Jean-Gabriel Ganascia
Nous ne vivons plus dans les fers. Pourtant, nous le constatons, nous ne sommes pas vraiment libres ; nous nous prenons de plus en plus souvent aux rets du numérique dont nous devenons captifs. Les flux de données – textes, images, sons – qui attestent, trahissent, influencent nos vies affectives, personnelles et professionnelles, sont manipulés à notre insu par les techniques de l’intelligence artificielle. Il en résulte une évolution majeure de la condition humaine, qui rend nécessaire et urgente une réflexion sur les conséquences politiques, sociales et même morales des technologies de l’information et de la communication.
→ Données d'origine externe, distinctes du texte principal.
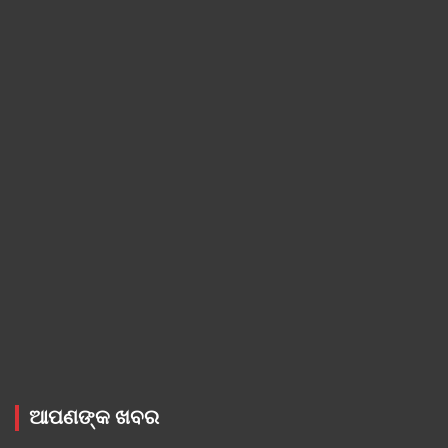
ଆପଣଙ୍କ ଖବର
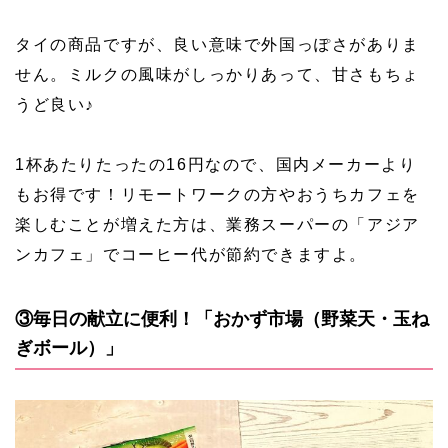
タイの商品ですが、良い意味で外国っぽさがありま
せん。ミルクの風味がしっかりあって、甘さもちょ
うど良い♪
1杯あたりたったの16円なので、国内メーカーより
もお得です！リモートワークの方やおうちカフェを
楽しむことが増えた方は、業務スーパーの「アジア
ンカフェ」でコーヒー代が節約できますよ。
③毎日の献立に便利！「おかず市場（野菜天・玉ね
ぎボール）」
Cet essai vif, original et engagé vise à faire le point sur ces questions. Passant au crible la vulgate « éthique » usuelle, Jean-Gabriel Ganascia en dévoile les limites. Car, pour louables qu’elles soient les maximes retenues, les droits humains invoqués, les notions mentionnées et les recommandations formulées par les comités de régulation ne sont le plus souvent rien d’autres que des enchevêtrements d’abstractions convenues et vaines qui nous laissent impuissants face au monde qui se fait jour sous nos yeux ; pire, elles font souvent écho à des craintes caduques, tout en éludant les risques patents bien plus graves (traçabilité, développement de techniques neuro cognitives…) Comment s’opposer à la dignité, à l’épanouissement et à l’autonomie de la personne ? L’affirmation de telles postures morales nous laisse impuissants face au monde qui se fait jour sous nos yeux.
Nous invitant à ne pas nous reposer sur des doctrines morales convenues, l’auteur nous offre un marteau pour heurter les principes éthiques qui les fondent, les écouter résonner et entendre leur plénitude, ou leur éventuelle vacuité. A ne pas régler nos comportements sur des principes moraux de convention.
Jean-Gabriel Ganascia est professeur à Sorbonne Université, où il mène des recherches sur l’intelligence artificielle au Laboratoire informatique de Paris 6 (LIP6). Il a présidé le Comité d’éthique du CNRS et a déjà publié divers ouvrages au Seuil, dont le précurseur L’Âme machine (1990) et Le Mythe de la Singularité (2017), qui a connu un réel succès et reçu le prix Roberval.